*TEKSTFRAGMENT*:
/---

Tag Archives | jane

Jane de Liefste

In de herfst van 2018 kwam ik samen met onze jongste zoon Mus terug van een weekendje in een vakantiepark. Toen we de auto aan het uitladen waren op onze oprit, hoorden we haar voor het eerst. Een klein poesje, miauwend in de struiken tegenover ons huis. We liepen naar haar toe en praatten tegen haar. Ze was bang en rende weg.
De volgende dag zagen we haar in de tuin. Ze was mager, had duidelijk honger. We zetten een schoteltje voer neer. Pas toen we op een paar meter afstand waren, durfde ze het op te eten. Haar stemmetje viel op: hoog, zacht, smekend. Wat was ze klein!
Het voeren werd een ritueel en het poesje, dat we later Jane zouden noemen, zocht ons steeds vaker op. Soms miauwde ze onder ons slaapkamerraam als ze hoorde dat we daar waren, met haar hoge, herkenbare miauwtje. Dan ging ik uit bed om haar te voeren. Na een tijdje vertrouwde ze ons zo dat we haar mochten aaien. Dat vond ze fantastisch en ze begon meteen héél hard te spinnen.

Dat het niet goed met haar ging, hadden we toen al gezien. Dat ze geen thuis had ook. Ik herinner me dat ik op een koude novemberochtend buiten kwam en haar zag zitten tegen de gevel van ons huis, in een hoopje bladeren. Ze rilde. Op dat moment besloten we te proberen om haar te vangen. Zieke poezen horen niet in de kou tegen een gevel.

\---

*OVERZICHT RECORDS*:

/---

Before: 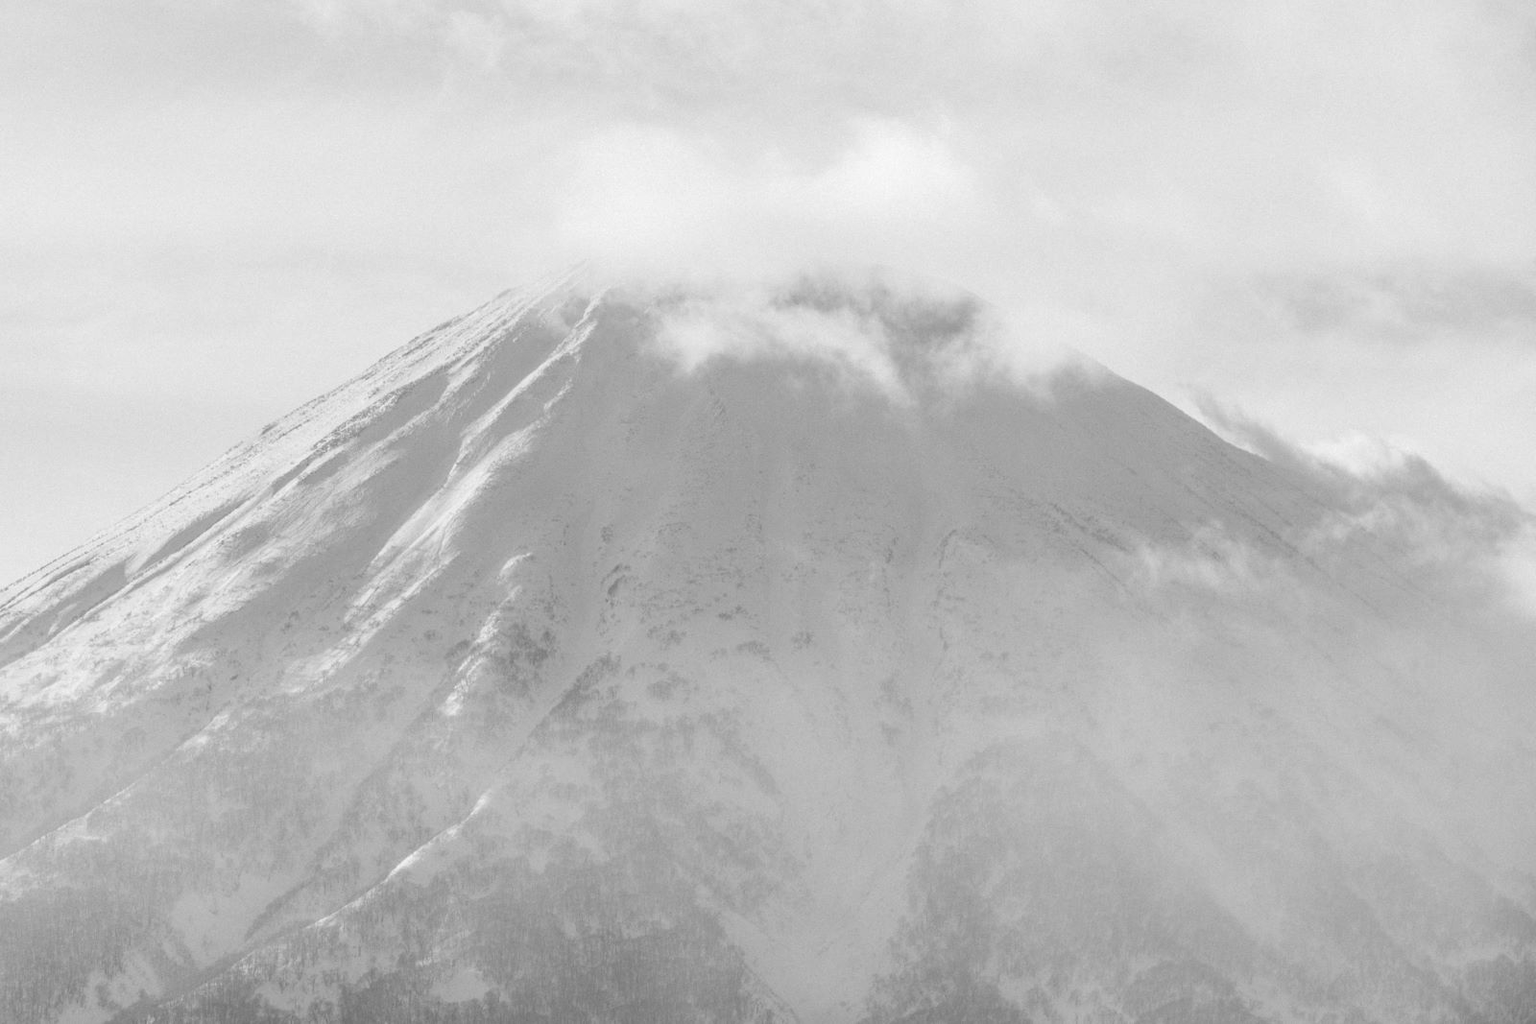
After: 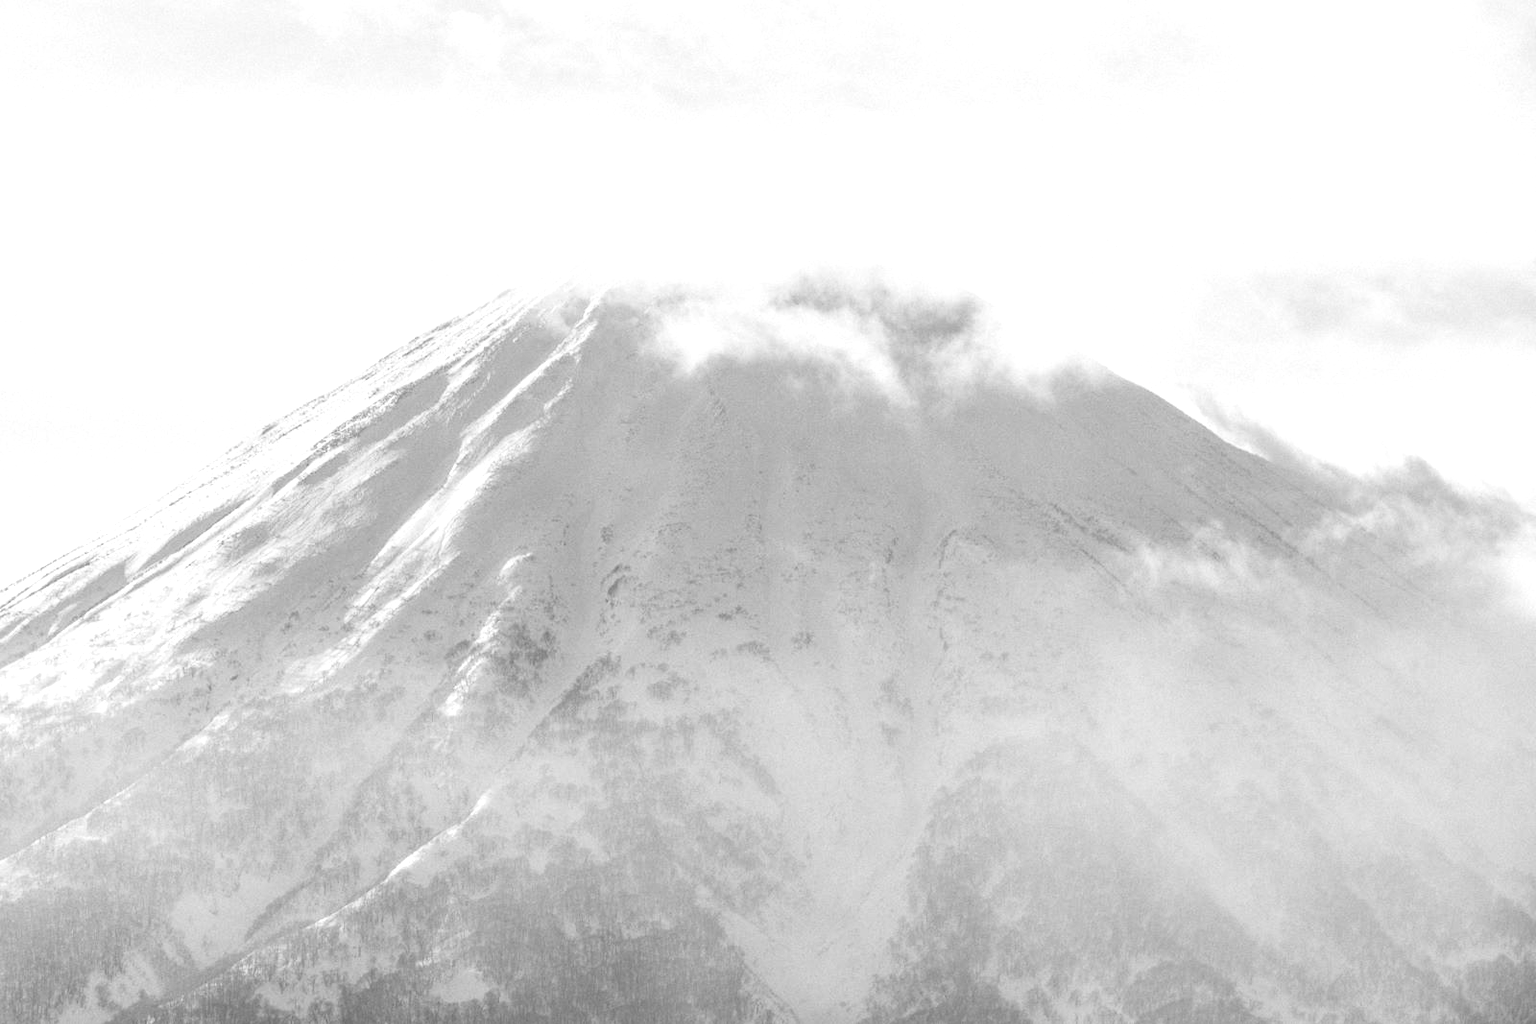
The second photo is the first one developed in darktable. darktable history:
tone curve: curves: ch0 [(0, 0) (0.003, 0.003) (0.011, 0.011) (0.025, 0.026) (0.044, 0.046) (0.069, 0.072) (0.1, 0.103) (0.136, 0.141) (0.177, 0.184) (0.224, 0.233) (0.277, 0.287) (0.335, 0.348) (0.399, 0.414) (0.468, 0.486) (0.543, 0.563) (0.623, 0.647) (0.709, 0.736) (0.801, 0.831) (0.898, 0.92) (1, 1)], preserve colors none
color balance rgb: linear chroma grading › global chroma 9%, perceptual saturation grading › global saturation 36%, perceptual saturation grading › shadows 35%, perceptual brilliance grading › global brilliance 15%, perceptual brilliance grading › shadows -35%, global vibrance 15%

\---

*OPDRACHT*:
Beantwoord de onderstaande vragen kort met gegevens uit het tekstfragment.
1. In welk seizoen en jaar werd het poesje voor het eerst gehoord?
2. Met welke drie woorden wordt het stemmetje van het poesje beschreven?
3. Waar zat het poesje op de koude novemberochtend?

*RESULTAAT*:
1. In de herfst van 2018.
2. Hoog, zacht en smekend.
3. Tegen de gevel van het huis, in een hoopje bladeren.